What is needed is the number of lines in the data below that include "output", stated by itself.

**** AVAILABLE DATA

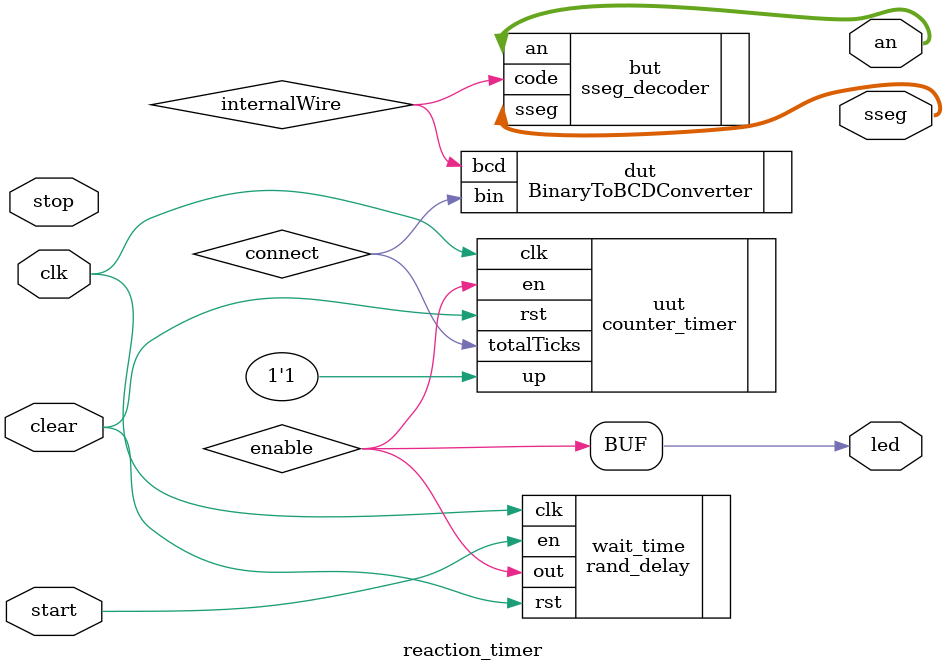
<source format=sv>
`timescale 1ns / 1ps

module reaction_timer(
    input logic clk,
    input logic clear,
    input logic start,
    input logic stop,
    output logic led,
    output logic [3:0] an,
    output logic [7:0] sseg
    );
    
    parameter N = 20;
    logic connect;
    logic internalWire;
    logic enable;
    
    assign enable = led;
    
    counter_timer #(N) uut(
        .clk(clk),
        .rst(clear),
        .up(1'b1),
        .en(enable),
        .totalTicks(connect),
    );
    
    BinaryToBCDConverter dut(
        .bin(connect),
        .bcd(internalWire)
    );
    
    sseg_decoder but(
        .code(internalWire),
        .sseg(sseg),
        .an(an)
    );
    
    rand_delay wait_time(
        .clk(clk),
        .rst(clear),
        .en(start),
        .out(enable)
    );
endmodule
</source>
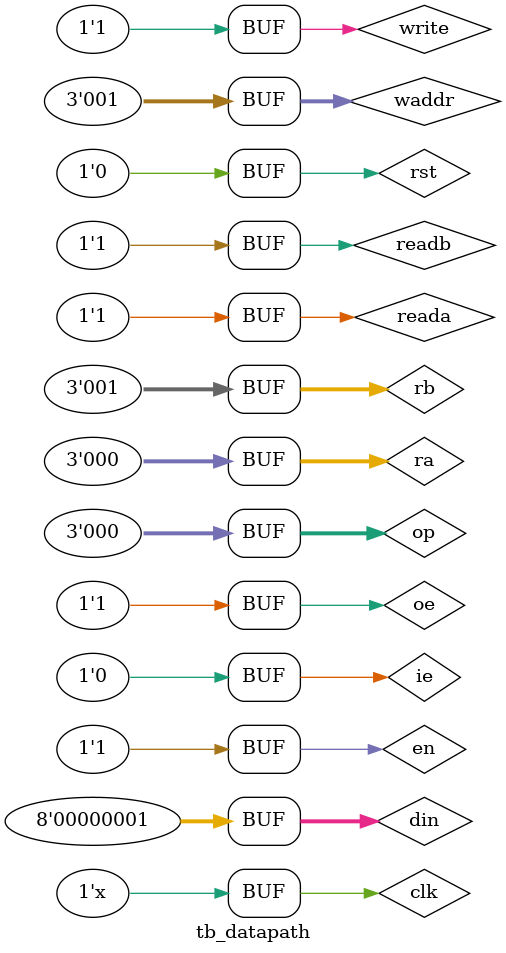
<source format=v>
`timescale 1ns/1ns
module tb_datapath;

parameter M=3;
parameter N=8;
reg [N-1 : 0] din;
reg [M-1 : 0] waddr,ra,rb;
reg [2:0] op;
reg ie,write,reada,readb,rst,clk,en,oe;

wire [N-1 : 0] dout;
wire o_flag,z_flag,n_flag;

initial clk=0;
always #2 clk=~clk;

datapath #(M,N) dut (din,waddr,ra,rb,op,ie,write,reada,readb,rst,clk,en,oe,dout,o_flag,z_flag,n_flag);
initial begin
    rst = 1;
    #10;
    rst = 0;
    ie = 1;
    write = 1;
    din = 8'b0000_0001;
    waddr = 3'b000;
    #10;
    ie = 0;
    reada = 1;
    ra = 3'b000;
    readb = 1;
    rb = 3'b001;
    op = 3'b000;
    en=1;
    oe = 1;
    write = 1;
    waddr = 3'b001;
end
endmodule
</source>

********

RESPONSE AREA :: 3